Aussi faudrait-il favoriser le développement de la conscience psychique et spirituelle si l’on veut résoudre cette crise. Sri Aurobindo tente de faire la distinction entre le psychique et le spirituel de la manière suivante : au niveau psychique, l’individu ressent une impression de continuité ininterrompue dans le monde des formes et perçoit la vie comme une fonction immortelle qui s’étend sur une durée éternelle et dans un espace sans  limite. La conscience spirituelle dépasse le temps et l’espace et s’identifie à l’infini et à l’éternel. Sri Aurobindo exprime la même idée lorsqu’il dit qu’il faut, dans la vie psychique, rejeter l’égoïsme alors que, dans la vie spirituelle, le moi n’intervient pas. Sri Aurobindo insiste sur le fait que l’objectif de l’éducation intégrale n’est pas l’annihilation de l’individu mais sa transformation. Lorsque l’homme accède à pareille éducation, il se produit une totale transformation de son essence. Sri Aurobindo l’appelle l’éducation supramentale car elle s’exercera, non seulement sur la conscience des individus, mais également sur leur substance même, voire sur l’environnement physique dans lequel ils vivent.

La doctrine de l’éducation de Sri Aurobindo est étroitement liée à la vision futuriste du destin de l’humanité qu’il exprime en ces termes :

« Les hommes devraient être les enfants du passé, les détenteurs du présent et les créateurs de l’avenir. Le passé est notre assise, le présent notre matériau et l’avenir notre objectif et notre sommet »

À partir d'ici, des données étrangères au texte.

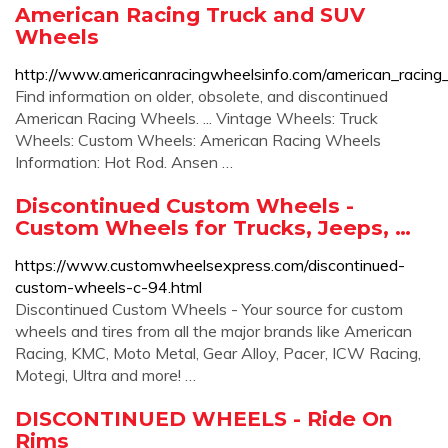
American Racing Truck and SUV
Wheels
http://www.americanracingwheelsinfo.com/american_racing
Find information on older, obsolete, and discontinued
American Racing Wheels. ... Vintage Wheels: Truck
Wheels: Custom Wheels: American Racing Wheels
Information: Hot Rod. Ansen …
Discontinued Custom Wheels -
Custom Wheels for Trucks, Jeeps, …
https://www.customwheelsexpress.com/discontinued-
custom-wheels-c-94.html
Discontinued Custom Wheels - Your source for custom
wheels and tires from all the major brands like American
Racing, KMC, Moto Metal, Gear Alloy, Pacer, ICW Racing,
Motegi, Ultra and more! …
DISCONTINUED WHEELS - Ride On
Rims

L’esprit mystique visionnaire de Sri Aurobindo a forgé un concept de la vie sans équivalent au monde, en ce qu’il la voyait comme une riche occasion à nous offerte pour découvrir, comprendre et exprimer le Divin. De cette vision créatrice est née l’extraordinaire aventure du système éducatif qu’il a imaginé pour favoriser l’éclosion des potentialités latentes conformément à son concept de la vie. Pour Sri Aurobindo, le destin de l’être humain est de s’élever vers le supramental, vers la contemplation de la Divinité, objectif vers lequel toute la force et la souplesse de sa philosophie de l’éducation sont tendues.